I have a question regarding graph sketching:
For example I have the following:
Let $S_1 = \{(x,y) : (x − 1)^2 + (y − 1)^2 < 1\}$ be a subset of the plane $P = \{(x,y) : x,y \in \mathbb{R}\}$.
Drawing this would be trivial since, it has the center of $(1,1)$ and radius of $r = 1$.
Now if I have something like $A = \{(x, y) : |x| \leq 1, |y − 1| \leq 1\}$.

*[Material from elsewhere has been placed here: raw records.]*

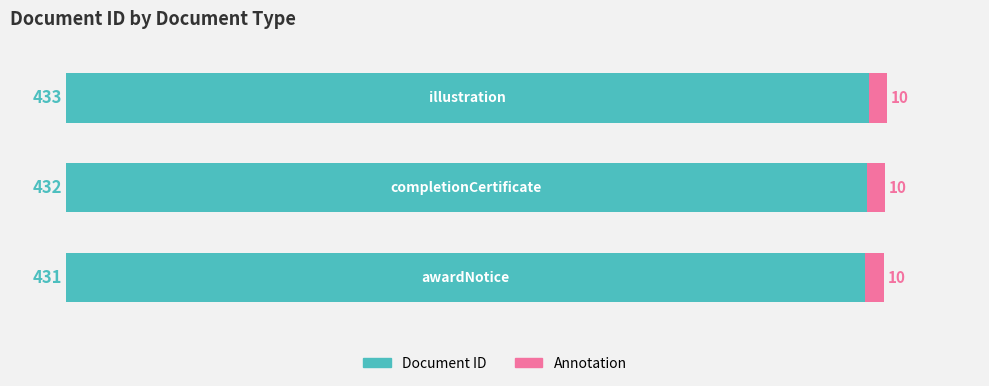

Are the bars grouped side by side (vs. stacked)?

No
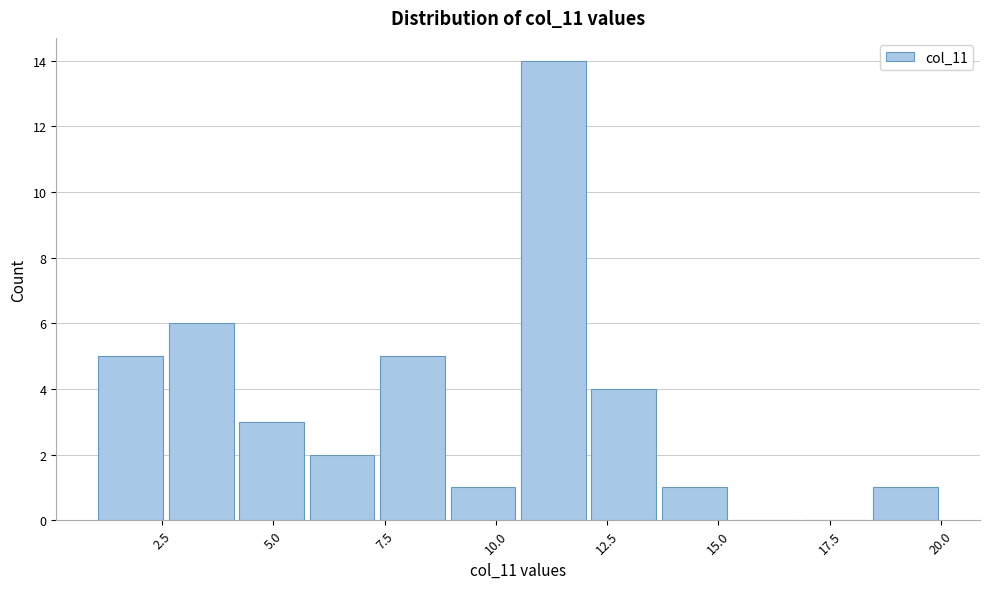

Around what value on the x-axis is the tallest bar? Give the approximate position of its centre, as read against the axis.

11.5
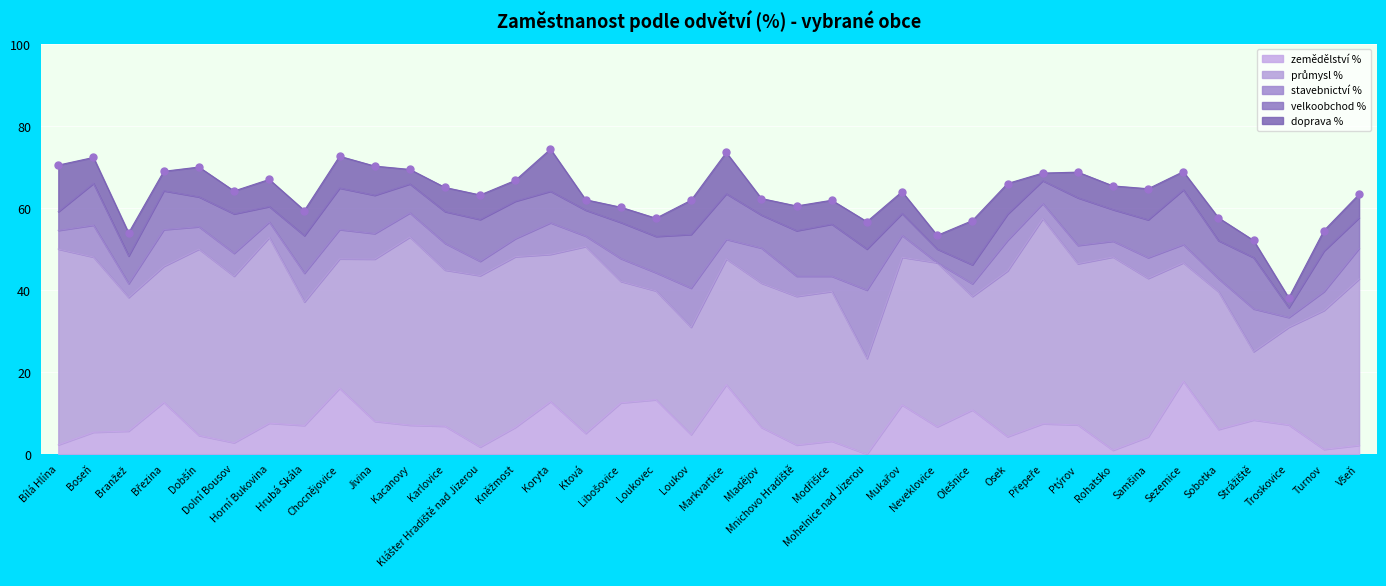

True or false: velkoobchod % and zemědělství % intersect in this chart.

True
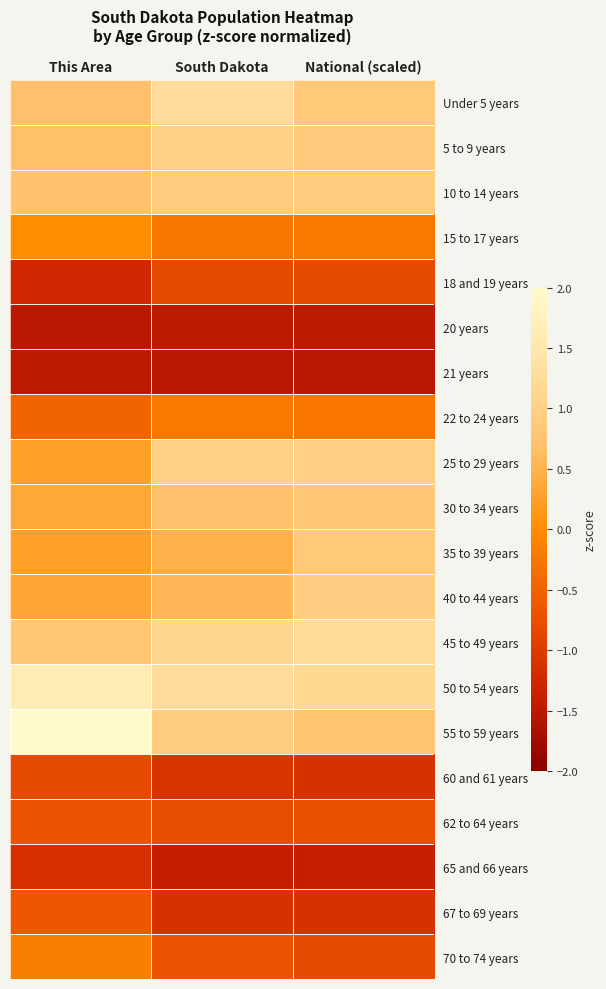

Reading left to right, transcribe all the data shown in this chart.

Under 5 years: This Area=0.7	South Dakota=1.3	National (scaled)=0.9
5 to 9 years: This Area=0.7	South Dakota=1.0	National (scaled)=0.9
10 to 14 years: This Area=0.7	South Dakota=0.9	National (scaled)=0.9
15 to 17 years: This Area=0.0	South Dakota=-0.2	National (scaled)=-0.2
18 and 19 years: This Area=-1.3	South Dakota=-0.8	National (scaled)=-0.8
20 years: This Area=-1.5	South Dakota=-1.5	National (scaled)=-1.5
21 years: This Area=-1.5	South Dakota=-1.5	National (scaled)=-1.5
22 to 24 years: This Area=-0.5	South Dakota=-0.2	National (scaled)=-0.3
25 to 29 years: This Area=0.3	South Dakota=1.0	National (scaled)=1.0
30 to 34 years: This Area=0.4	South Dakota=0.7	National (scaled)=0.8
35 to 39 years: This Area=0.3	South Dakota=0.5	National (scaled)=0.9
40 to 44 years: This Area=0.3	South Dakota=0.6	National (scaled)=1.0
45 to 49 years: This Area=0.8	South Dakota=1.1	National (scaled)=1.2
50 to 54 years: This Area=1.6	South Dakota=1.2	National (scaled)=1.2
55 to 59 years: This Area=2.4	South Dakota=1.0	National (scaled)=0.8
60 and 61 years: This Area=-0.8	South Dakota=-1.1	National (scaled)=-1.1
62 to 64 years: This Area=-0.7	South Dakota=-0.8	National (scaled)=-0.7
65 and 66 years: This Area=-1.1	South Dakota=-1.4	National (scaled)=-1.4
67 to 69 years: This Area=-0.6	South Dakota=-1.1	National (scaled)=-1.1
70 to 74 years: This Area=-0.2	South Dakota=-0.7	National (scaled)=-0.8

We have two inequalities $ |x| \leq 1$ and $|y − 1| \leq 1$, when sketching the graph should I jsut draw the intersection between them (which leads to have small rectangle)? or I should I consider them as two separate sets (which result to have large areas). I'm not sure since the set takes two inequalities and no value would be repeated.
Approach one:
Approach Two:
The expression $|x|\leqslant1,|y-1|\leqslant1$ actually means $|x|\leqslant1\color{red}{\text{ and }}|y-1|\leqslant1$. So, it's the intersection of the sets $\{(x,y)\in\Bbb R^2\mid|x|\leqslant1\}$ and $\{(x,y)\in\Bbb R^2\mid|y-1|\leqslant1\}$, which turns out to be a square.
Besides, I don't see functions here.